Instruction a: List each numeral in the container teardown text together with the word that directly follows it, in order of appearance.
** Document text follows **
Harden container cancel-and-wait supervisor loop

This should hopefully make teardown more reliable and includes better logic to fail over to a hard kill path after a 3 second timeout waiting for the instance to complete using the `docker-py` wait API. Also generalize the supervisor teardown loop by allowing the container config endpoint to return 2 msgs to expect: - a startup message that can be read from the container's internal process logging that indicates it is fully up and ready. - a teardown msg that can be polled for that indicates the container has gracefully terminated after a cancellation request which is passed to our container wrappers `.cancel()` method. Make the marketstore config endpoint return the 2 messages we previously had hard coded and use this new api.
** End of Document text **
** Provided data follows **
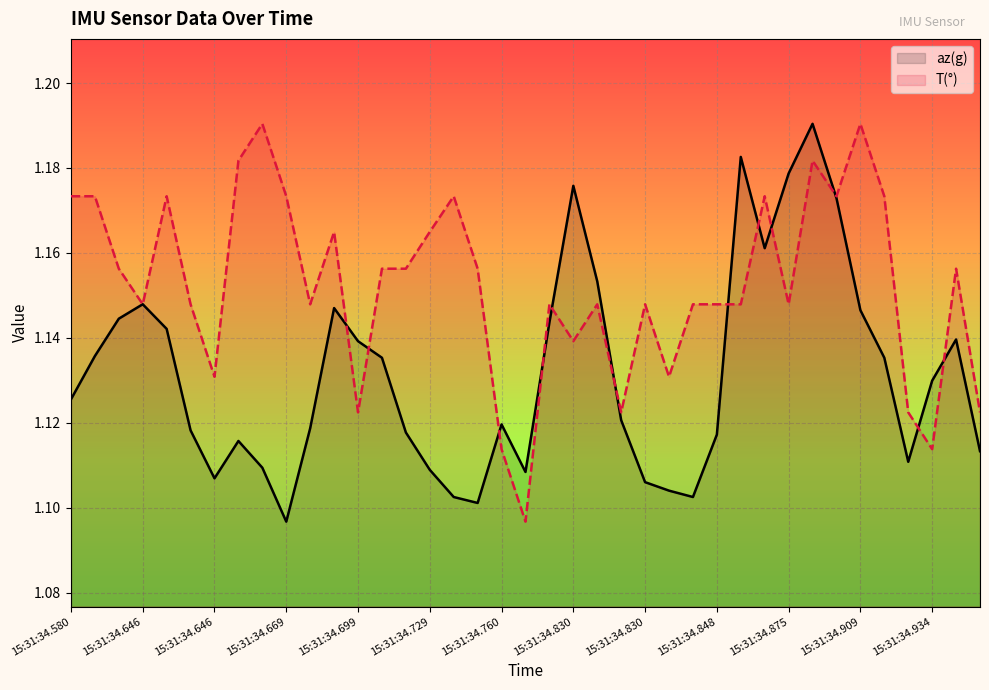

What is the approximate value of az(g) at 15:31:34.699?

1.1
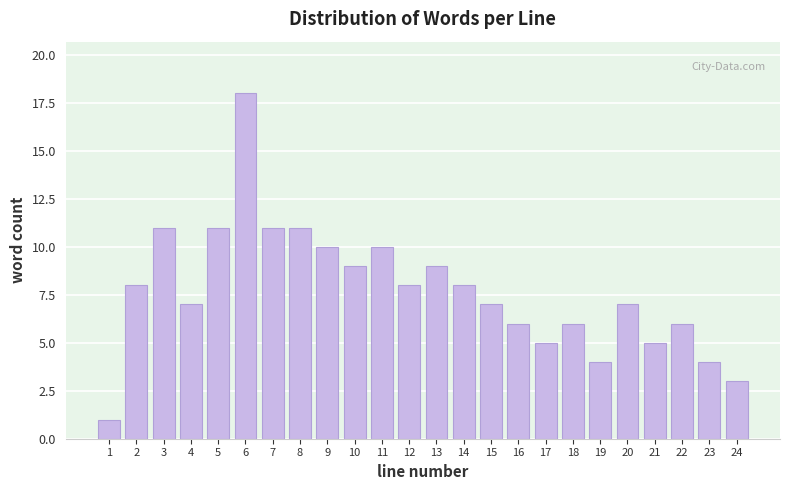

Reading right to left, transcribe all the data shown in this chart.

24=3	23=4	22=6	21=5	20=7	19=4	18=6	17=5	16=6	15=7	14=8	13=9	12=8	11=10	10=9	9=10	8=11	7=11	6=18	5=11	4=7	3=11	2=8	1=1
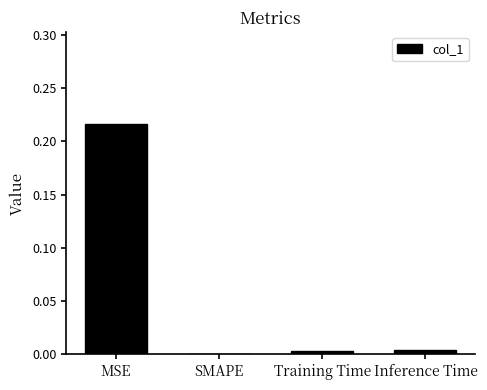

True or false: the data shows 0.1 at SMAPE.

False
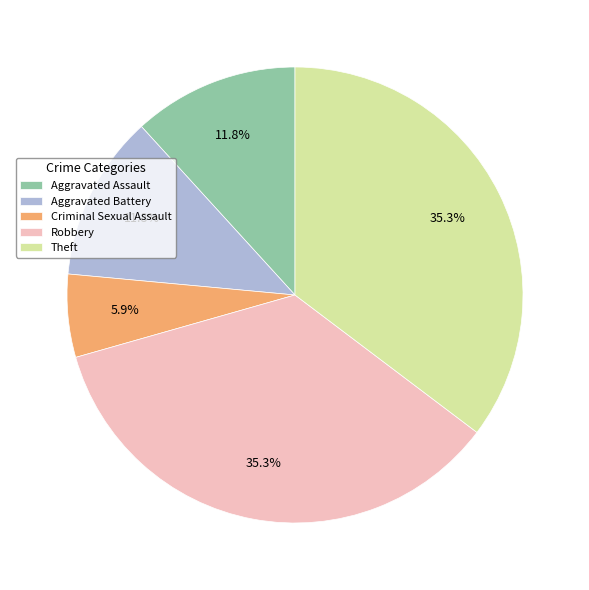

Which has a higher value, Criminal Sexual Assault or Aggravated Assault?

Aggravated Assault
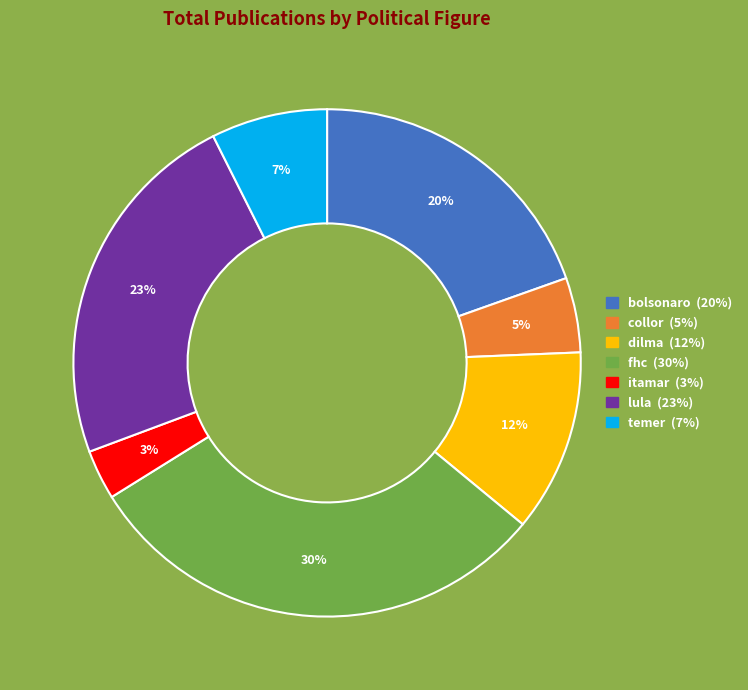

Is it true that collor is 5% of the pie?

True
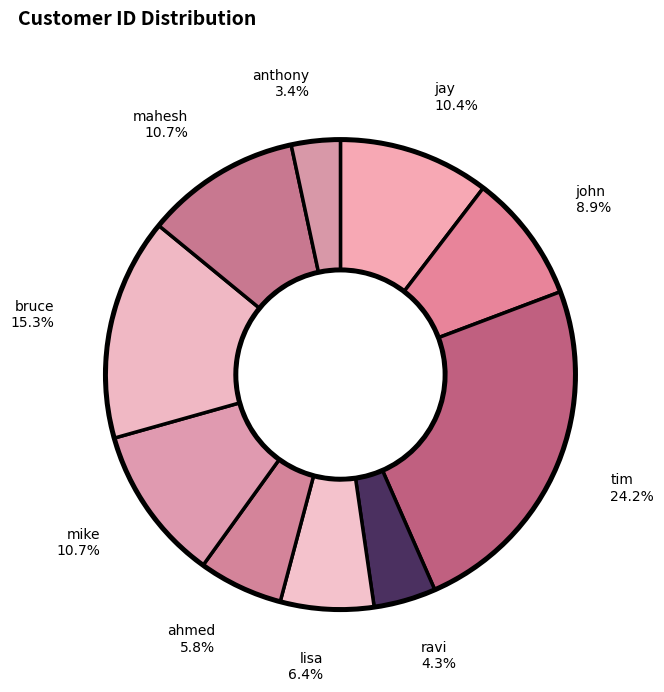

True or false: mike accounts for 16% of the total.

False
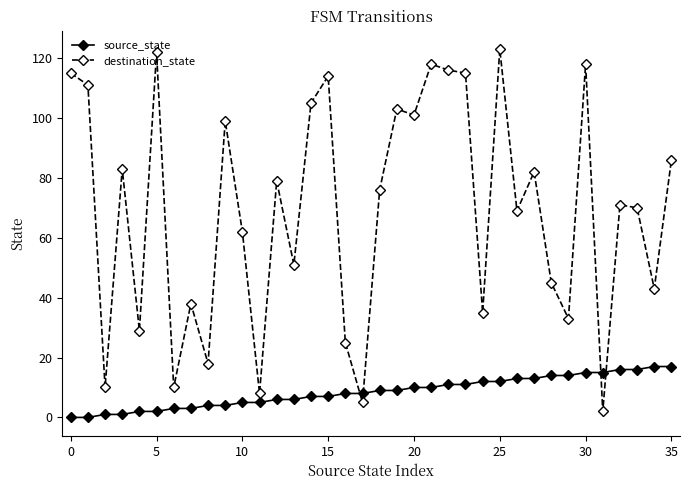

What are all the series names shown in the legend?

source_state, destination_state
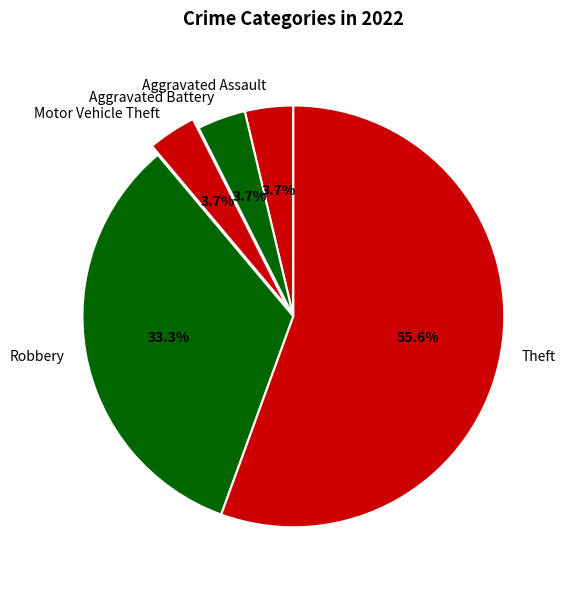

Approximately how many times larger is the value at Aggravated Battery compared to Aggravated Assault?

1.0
** End of Provided data **
Instruction b: Please render the rows from the line containing "True or false: mike" through the end of the rows as a Markdown table with the columns Index and Text, numbering each line and leaving out blank lines and pictures.

Task result a:
- 3 second
- 2 msgs
- 2 messages

Task result b:
| Index | Text |
|---|---|
| 1 | True or false: mike accounts for 16% of the total. |
| 2 | False |
| 3 | What are all the series names shown in the legend? |
| 4 | source_state, destination_state |
| 5 | Approximately how many times larger is the value at Aggravated Battery compared to Aggravated Assault? |
| 6 | 1.0 |